Saved data entries:

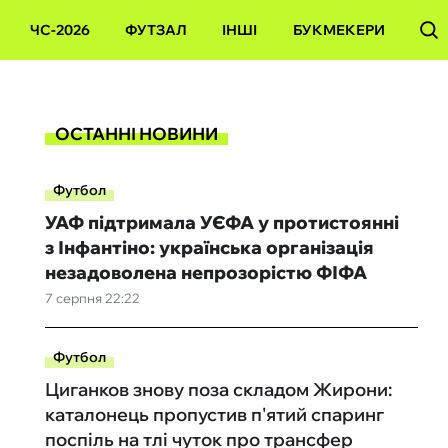
ЧС-2026
ФУТЗАЛ
ІНШІ
БУКМЕКЕРИ
ОСТАННІ НОВИНИ
Футбол
УАФ підтримала УЄФА у протистоянні
з Інфантіно: українська організація
незадоволена непрозорістю ФІФА
7 серпня 22:22
Футбол
Циганков знову поза складом Жирони:
каталонець пропустив п'ятий спаринг
поспіль на тлі чуток про трансфер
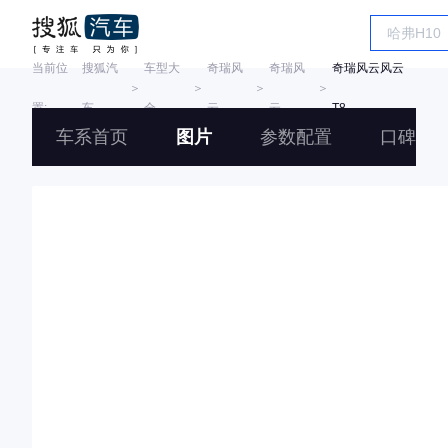
当前位
搜狐汽
车型大
奇瑞风
奇瑞风
奇瑞风云风云
＞
＞
＞
＞
置:
车
全
云
云
T8
车系首页
图片
参数配置
口碑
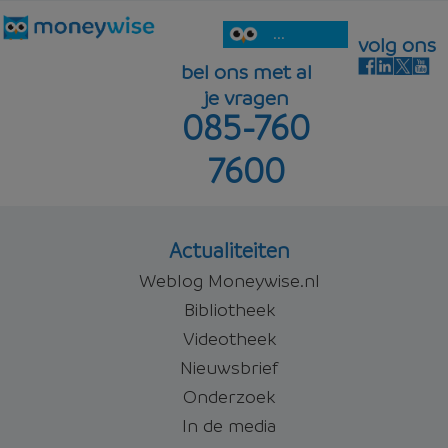
...
volg ons
bel ons met al
je vragen
085-760
7600
Actualiteiten
Weblog Moneywise.nl
Bibliotheek
Videotheek
Nieuwsbrief
Onderzoek
In de media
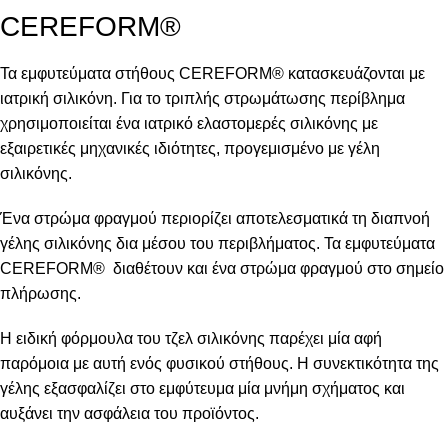
CEREFORM®
Τα εμφυτεύματα στήθους CEREFORM® κατασκευάζονται με
ιατρική σιλικόνη. Για το τριπλής στρωμάτωσης περίβλημα
χρησιμοποιείται ένα ιατρικό ελαστομερές σιλικόνης με
εξαιρετικές μηχανικές ιδιότητες, προγεμισμένο με γέλη
σιλικόνης.
Ένα στρώμα φραγμού περιορίζει αποτελεσματικά τη διαπνοή
γέλης σιλικόνης δια μέσου του περιβλήματος. Τα εμφυτεύματα
CEREFORM® διαθέτουν και ένα στρώμα φραγμού στο σημείο
πλήρωσης.
Η ειδική φόρμουλα του τζελ σιλικόνης παρέχει μία αφή
παρόμοια με αυτή ενός φυσικού στήθους. Η συνεκτικότητα της
γέλης εξασφαλίζει στο εμφύτευμα μία μνήμη σχήματος και
αυξάνει την ασφάλεια του προϊόντος.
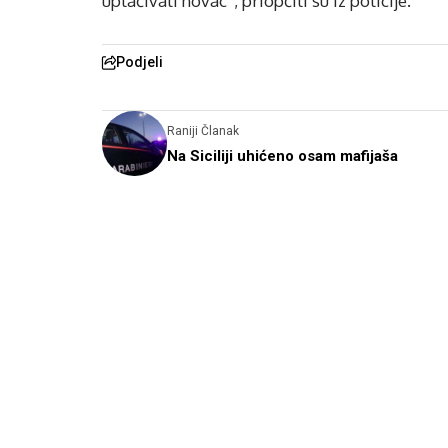
uplaćivati novac”, priopćili su iz policije.
Podjeli
Raniji Članak
Na Siciliji uhićeno osam mafijaša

**Required action:** In the data above, how many lines hold the string "σιλικόνης"? Give the number by itself.

**Response:** 4